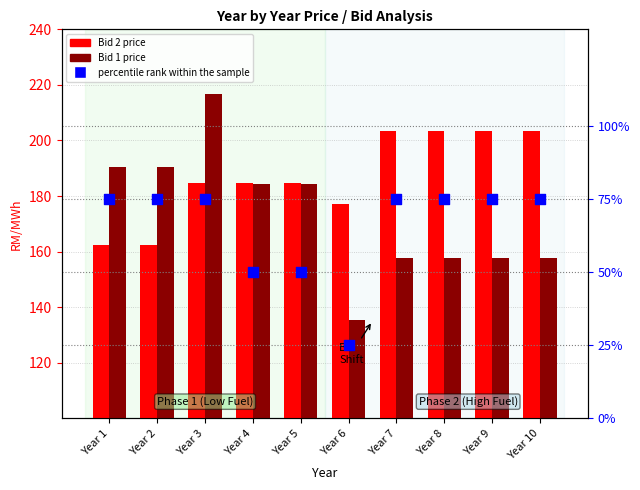

At which category is the sum across all series the highest?

Year 3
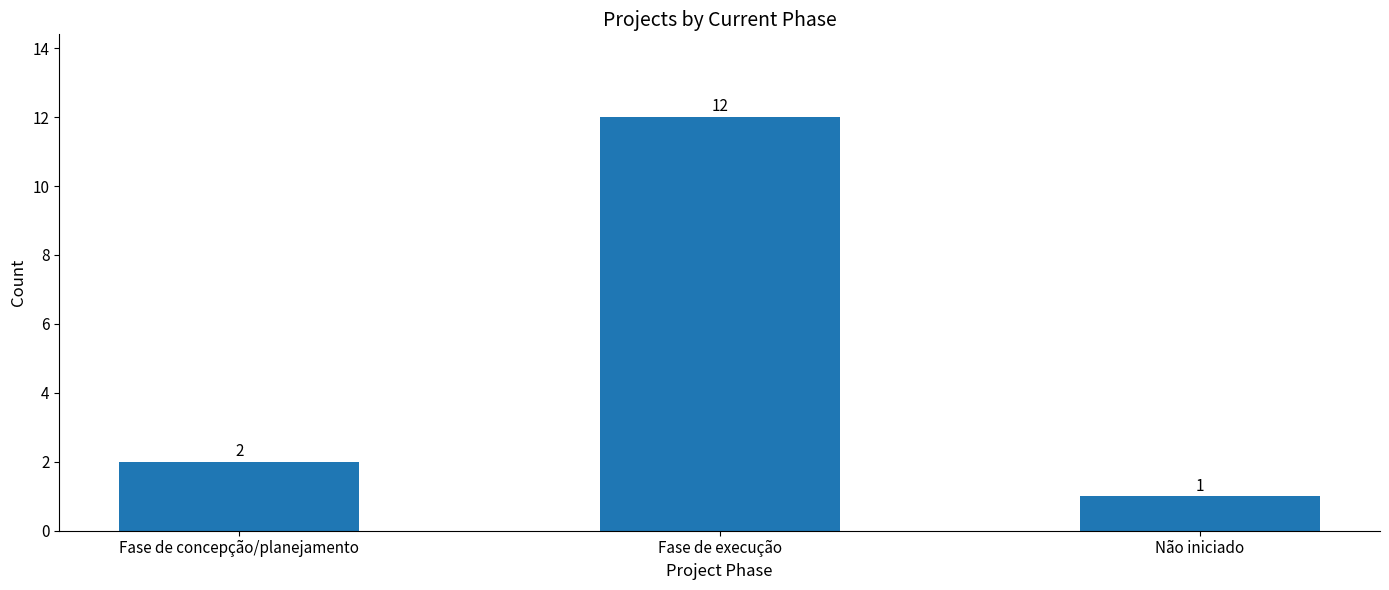

What is the ratio of the value at Não iniciado to the value at Fase de concepção/planejamento?

0.5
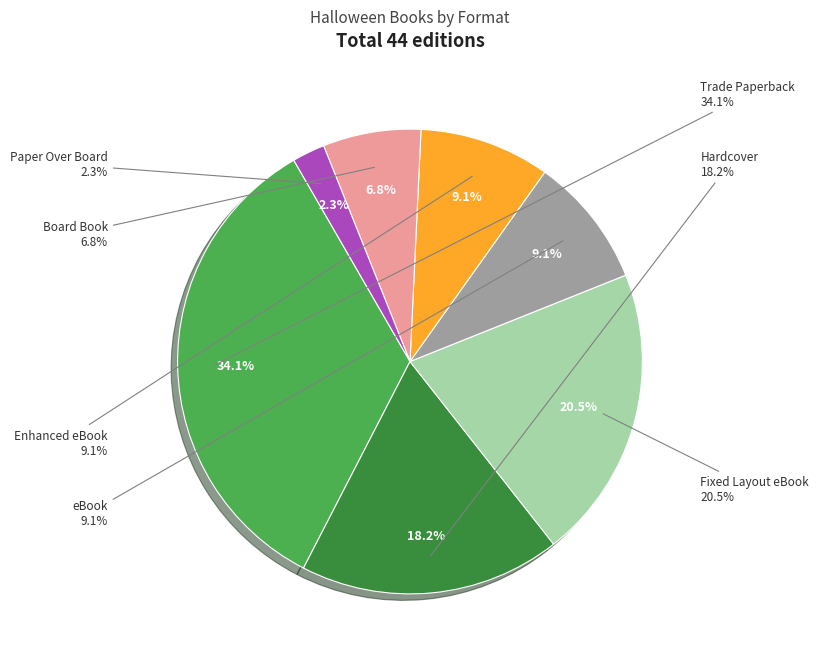

Does Fixed Layout eBook represent more than half of the total?

No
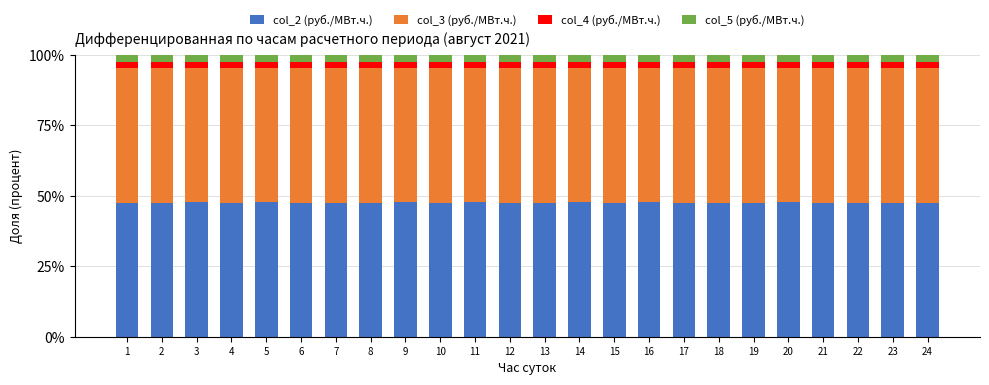

What is the lowest value of the col_2 (руб./МВт.ч.) series?

47.6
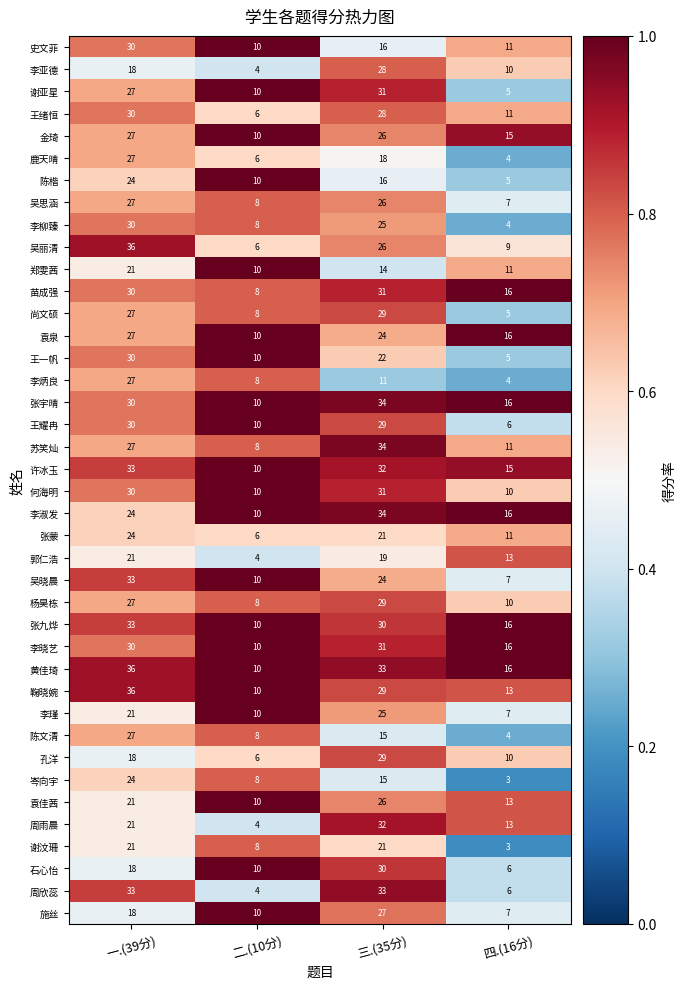

What is the spread (max minus min) of values at 三.(35分)?

23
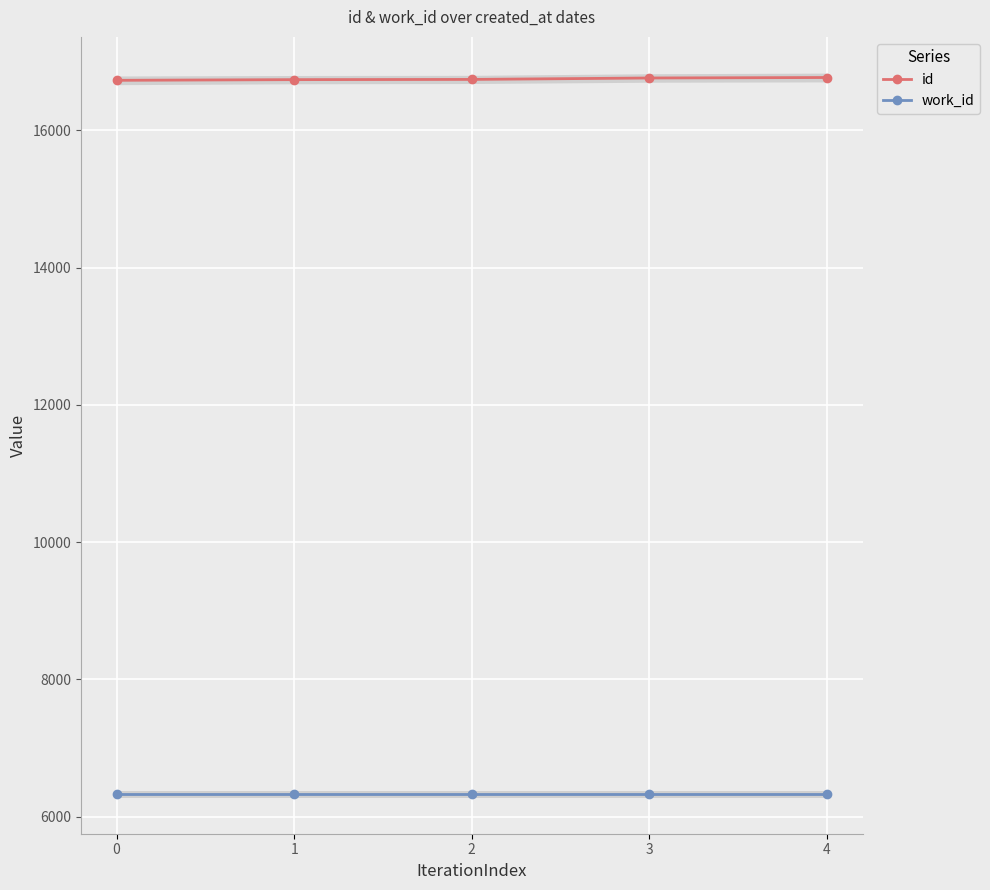

What are all the series names shown in the legend?

id, work_id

= = =

Activity:
Rewrite the records above with every "series" switched to "group" and all other wording unchanged. Leave out the pictures.

Task answer:
At which category is the sum across all group the highest?

Year 3

What is the ratio of the value at Não iniciado to the value at Fase de concepção/planejamento?

0.5

Does Fixed Layout eBook represent more than half of the total?

No

What is the lowest value of the col_2 (руб./МВт.ч.) group?

47.6

What is the spread (max minus min) of values at 三.(35分)?

23

What are all the group names shown in the legend?

id, work_id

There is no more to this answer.